TV Club

Week 3: Who Doesn’t Like a Blind Bartender?

Dear David,

The people of America—including the .00003 percent who watch The Wire—can rest easy now that Jack Shafer is going to weigh in on Simon. Prediction: Jack pisses him off.

This means, I suppose, that we can go back to talking about the show next week. Which is a relief, of course. A thought struck me not long ago, a dangerous one: Perhaps the weakness of the Baltimore Sun subplot is not Simon’s fault, but ours. And by “ours,” I mean all of us in journalism. Maybe we’re just not that interesting; David Simon can’t make us interesting; David Milch couldn’t make us interesting; maybe even David Chase himself couldn’t make us interesting. Well, maybe he couldn’t make me interesting. You, he could build a show around. 

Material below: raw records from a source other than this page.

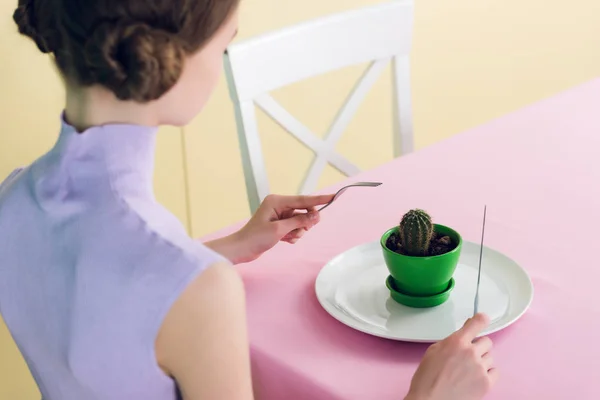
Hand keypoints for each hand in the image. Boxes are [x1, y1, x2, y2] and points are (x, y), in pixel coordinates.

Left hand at [205, 194, 332, 263]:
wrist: (242, 249)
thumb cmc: (256, 237)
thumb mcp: (279, 229)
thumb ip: (298, 221)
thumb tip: (314, 216)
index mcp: (277, 201)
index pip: (303, 200)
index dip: (319, 199)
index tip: (333, 196)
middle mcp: (279, 205)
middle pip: (303, 210)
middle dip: (305, 222)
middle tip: (304, 230)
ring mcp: (279, 215)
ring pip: (300, 221)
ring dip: (298, 231)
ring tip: (288, 238)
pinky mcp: (279, 225)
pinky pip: (295, 228)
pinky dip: (293, 235)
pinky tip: (285, 240)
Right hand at [405, 313, 497, 399]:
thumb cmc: (428, 379)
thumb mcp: (434, 351)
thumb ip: (451, 340)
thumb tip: (463, 335)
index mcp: (456, 342)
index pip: (477, 322)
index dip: (481, 319)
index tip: (483, 318)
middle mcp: (471, 352)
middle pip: (486, 341)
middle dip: (478, 346)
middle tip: (469, 355)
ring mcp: (480, 368)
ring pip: (490, 357)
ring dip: (482, 361)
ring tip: (468, 370)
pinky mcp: (486, 383)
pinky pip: (495, 371)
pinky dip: (488, 373)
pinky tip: (475, 377)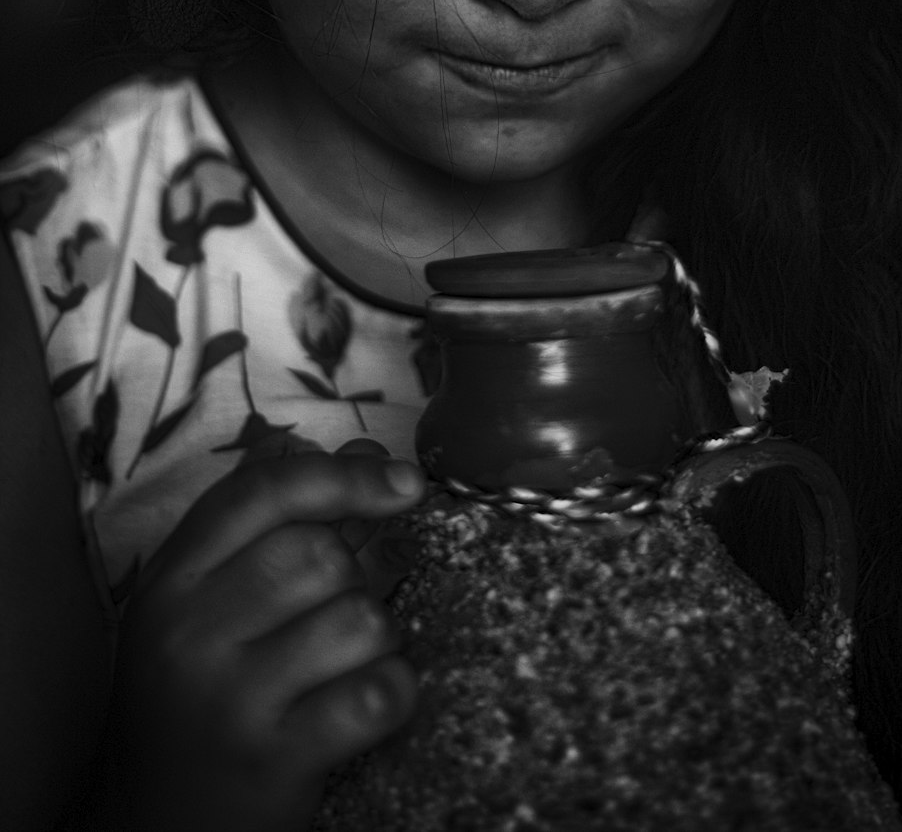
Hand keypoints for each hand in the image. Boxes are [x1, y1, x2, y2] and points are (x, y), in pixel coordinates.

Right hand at [89, 440, 424, 831]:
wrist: (155, 822)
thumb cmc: (194, 692)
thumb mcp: (203, 600)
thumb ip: (273, 519)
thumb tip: (362, 448)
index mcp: (172, 580)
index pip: (263, 492)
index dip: (344, 475)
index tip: (404, 482)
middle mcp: (191, 635)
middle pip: (318, 554)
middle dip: (353, 576)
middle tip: (338, 609)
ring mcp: (231, 702)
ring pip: (358, 620)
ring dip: (376, 636)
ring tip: (344, 662)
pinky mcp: (275, 763)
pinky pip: (375, 695)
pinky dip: (393, 692)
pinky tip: (364, 702)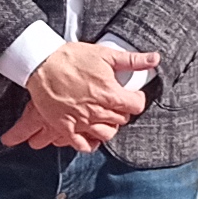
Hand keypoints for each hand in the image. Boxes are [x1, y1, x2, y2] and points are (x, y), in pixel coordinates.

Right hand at [9, 38, 158, 150]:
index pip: (136, 106)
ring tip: (105, 116)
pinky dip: (90, 143)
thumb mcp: (105, 54)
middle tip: (115, 102)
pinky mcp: (65, 127)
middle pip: (122, 120)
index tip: (131, 95)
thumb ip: (132, 60)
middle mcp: (97, 110)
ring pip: (106, 134)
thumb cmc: (72, 57)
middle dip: (122, 110)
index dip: (136, 99)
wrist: (42, 63)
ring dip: (109, 126)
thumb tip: (155, 59)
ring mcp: (81, 120)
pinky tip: (91, 135)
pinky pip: (82, 145)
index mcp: (109, 93)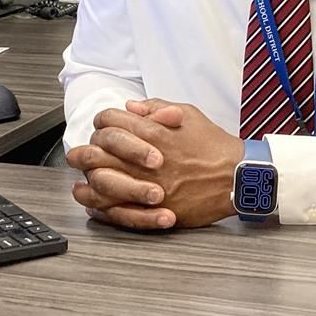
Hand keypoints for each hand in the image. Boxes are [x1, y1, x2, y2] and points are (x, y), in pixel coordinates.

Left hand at [67, 99, 242, 230]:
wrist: (237, 177)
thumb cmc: (214, 146)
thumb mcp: (188, 114)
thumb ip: (156, 108)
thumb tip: (131, 106)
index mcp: (152, 132)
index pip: (109, 122)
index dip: (101, 124)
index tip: (101, 130)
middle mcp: (144, 159)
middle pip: (96, 152)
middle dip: (83, 153)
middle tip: (78, 156)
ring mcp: (147, 185)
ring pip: (101, 183)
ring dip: (86, 181)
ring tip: (80, 182)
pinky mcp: (153, 209)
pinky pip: (116, 209)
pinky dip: (99, 206)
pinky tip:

An amendment to an earlier post: Alert reader (and Jack Shafer acolyte) Ryan Grim points out that, though Butchie was not water-boarded by Chris and Snoop, he was in fact “liquor-boarded,” before he was shot in the legs and then murdered. Butchie’s demise was unfortunate—who doesn’t like a blind bartender?— but at least it brings Omar back into our lives, and, with any luck, Omar’s return will set off all sorts of conflicts between Marlo and Chris and Prop Joe and Slim Charles and Cheese, all of whom are much more interesting than the sad-sack denizens of the Sun newsroom. As Mitt Romney recently said, “Woof woof.”